About this task =>
Transcribe the listing that follows in full, exactly, and drop its images.

Given entries =>
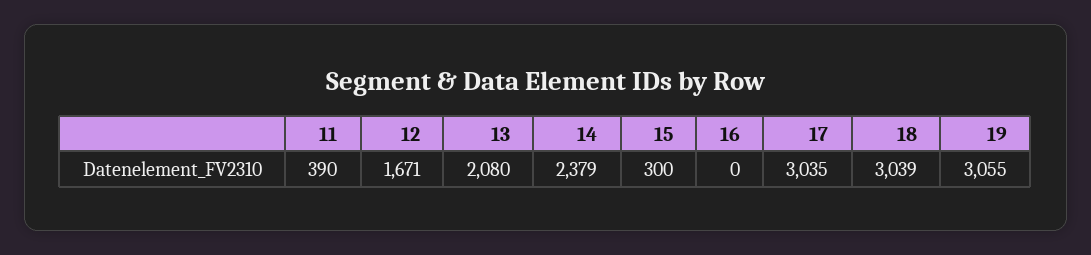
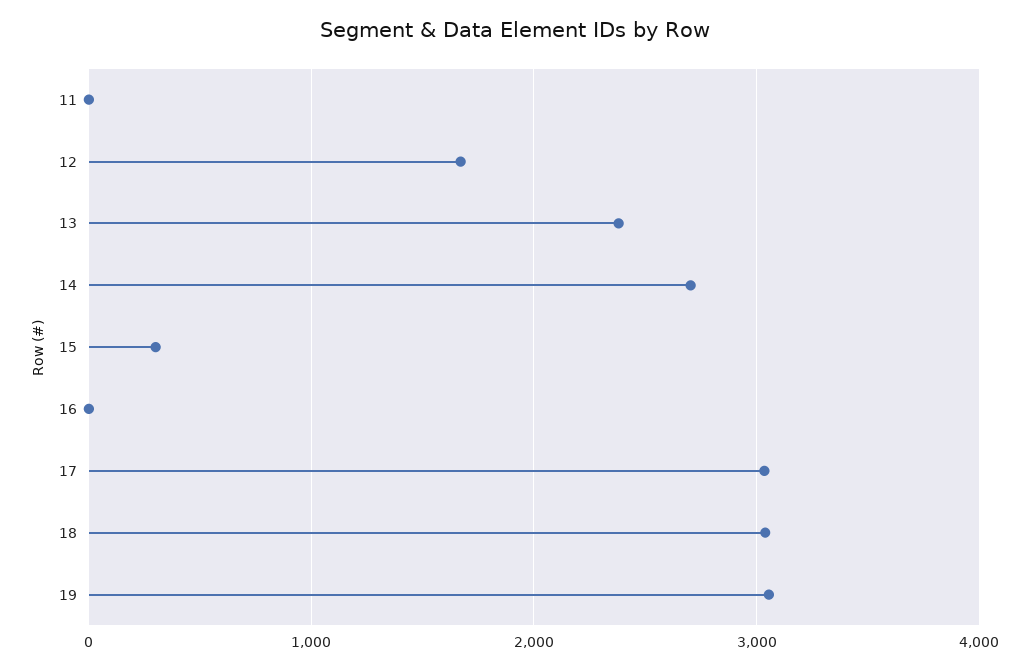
  {
-   "11": 390,
+   "11": 0,
    "12": 1671,
-   "13": 2080,
+   "13": 2400,
-   "14": 2379,
+   "14": 2700,
    "15": 300,
    "16": 0,
    "17": 3035,
    "18": 3039,
    "19": 3055
  }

Response to this task =>
  {
-   "11": 390,
+   "11": 0,
    "12": 1671,
-   "13": 2080,
+   "13": 2400,
-   "14": 2379,
+   "14": 2700,
    "15": 300,
    "16": 0,
    "17": 3035,
    "18": 3039,
    "19": 3055
  }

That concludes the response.